Given an integer array `nums`, return an array `answer` such that `answer[i]` is equal to the product of all the elements of `nums` except `nums[i]`. The product of any prefix or suffix of `nums` is guaranteed to fit in a 32-bit integer. You must write an algorithm that runs in O(n) time and **without using the division operation** (so you cannot just compute the total product and divide it out — that also fails when zeros are present). Example: nums = [1, 2, 3, 4] answer = [24, 12, 8, 6] (24 = 2*3*4, 12 = 1*3*4, etc.) Example with a zero: nums = [-1, 1, 0, -3, 3] answer = [0, 0, 9, 0, 0]

Constraints

2 <= len(nums) <= 10^5
-30 <= nums[i] <= 30
The product of any prefix or suffix of nums fits in a 32-bit integer.

Examples

Input: ([1, 2, 3, 4],)

Expected Output: [24, 12, 8, 6]

Explanation: Standard case: 2*3*4=24, 1*3*4=12, 1*2*4=8, 1*2*3=6.

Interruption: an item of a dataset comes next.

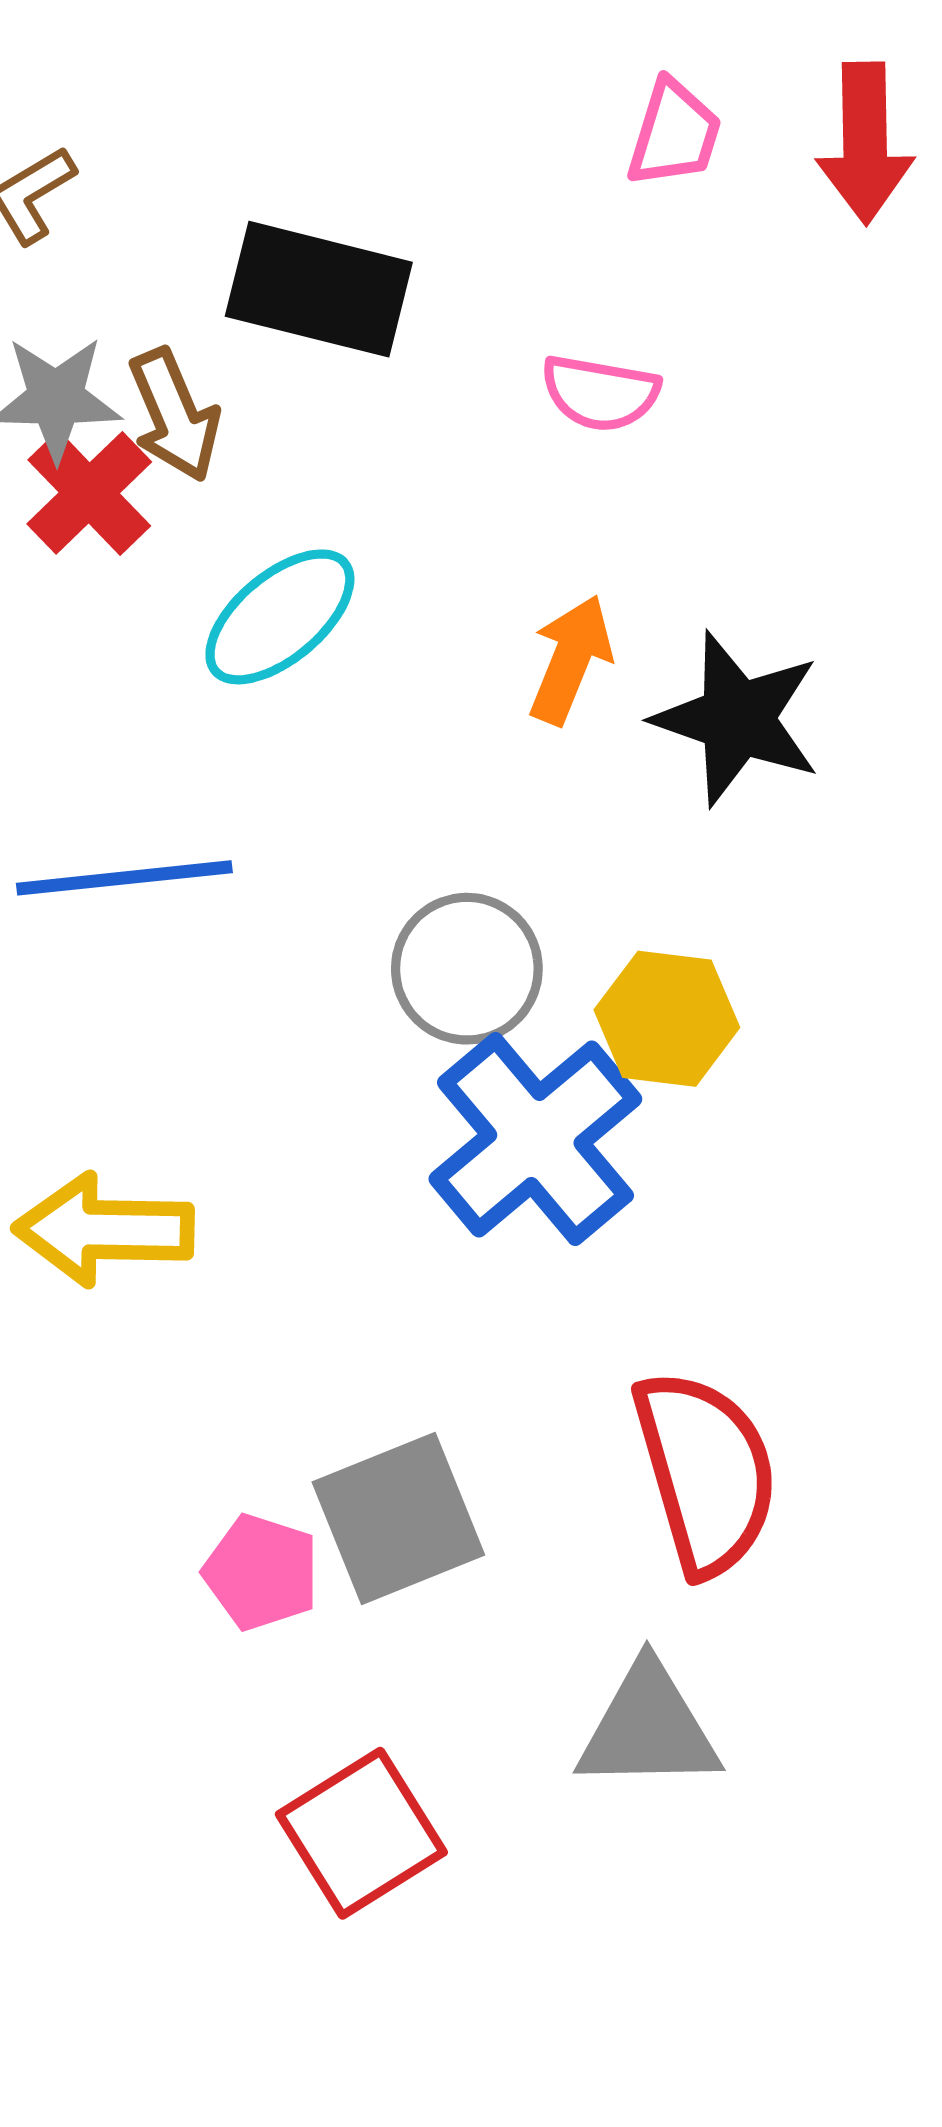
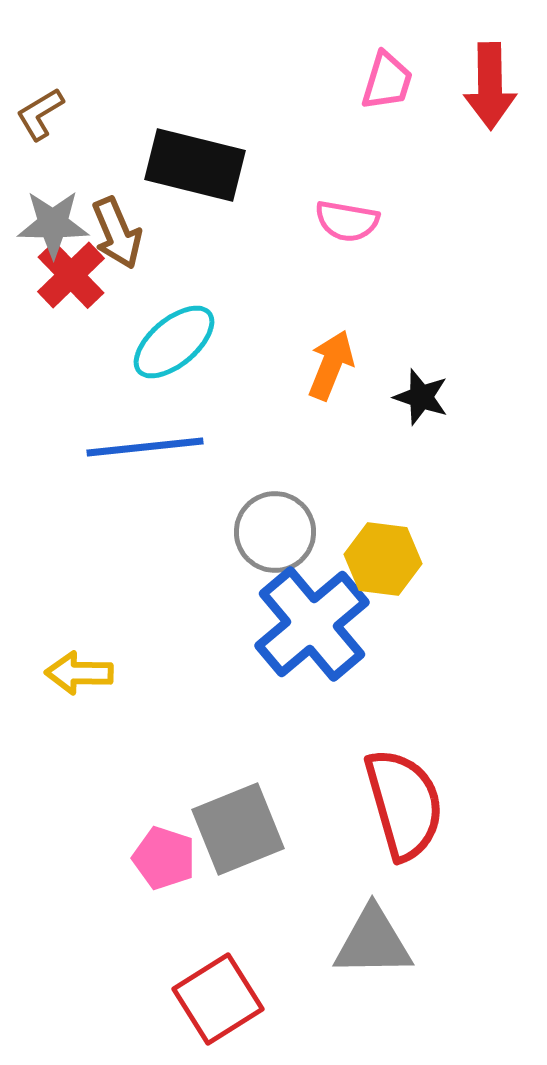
black star: (737, 719) -> (421, 397), size x0.6
blue line: (124, 878) -> (145, 447), moved
yellow arrow: (104, 1230) -> (79, 673), size x0.7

Input: ([-1, 1, 0, -3, 3],)

Expected Output: [0, 0, 9, 0, 0]

Explanation: Single zero: only the zero's own position gets a nonzero product (-1*1*-3*3=9); all others include the zero.

Input: ([2, 3],)

Expected Output: [3, 2]

Explanation: Two-element minimum: each gets the other.

Input: ([5],)

Expected Output: [1]

Explanation: Single element edge case: product of an empty set is 1.

Input: ([0, 0],)

Expected Output: [0, 0]

Explanation: Two zeros: every position still includes at least one zero, so all outputs are 0.

Input: ([1, 0],)

Expected Output: [0, 1]

Explanation: One zero: index 0 includes the zero (0); index 1 excludes it (1).

Input: ([-2, -3, -4],)

Expected Output: [12, 8, 6]

Explanation: All negatives: -3*-4=12, -2*-4=8, -2*-3=6.

Input: ([1, 1, 1, 1],)

Expected Output: [1, 1, 1, 1]

Explanation: All ones: every product is 1.

Hints

answer[i] = (product of everything to the left of i) * (product of everything to the right of i). Compute these two pieces separately.
First pass left-to-right: store in result[i] the running product of all elements strictly before i.
Second pass right-to-left: multiply result[i] by a running product of all elements strictly after i. This avoids division and naturally handles zeros.

Quick Overview

This question evaluates algorithm design and data-structure skills, focusing on weighted random selection and array aggregation for product computations within the Coding & Algorithms domain.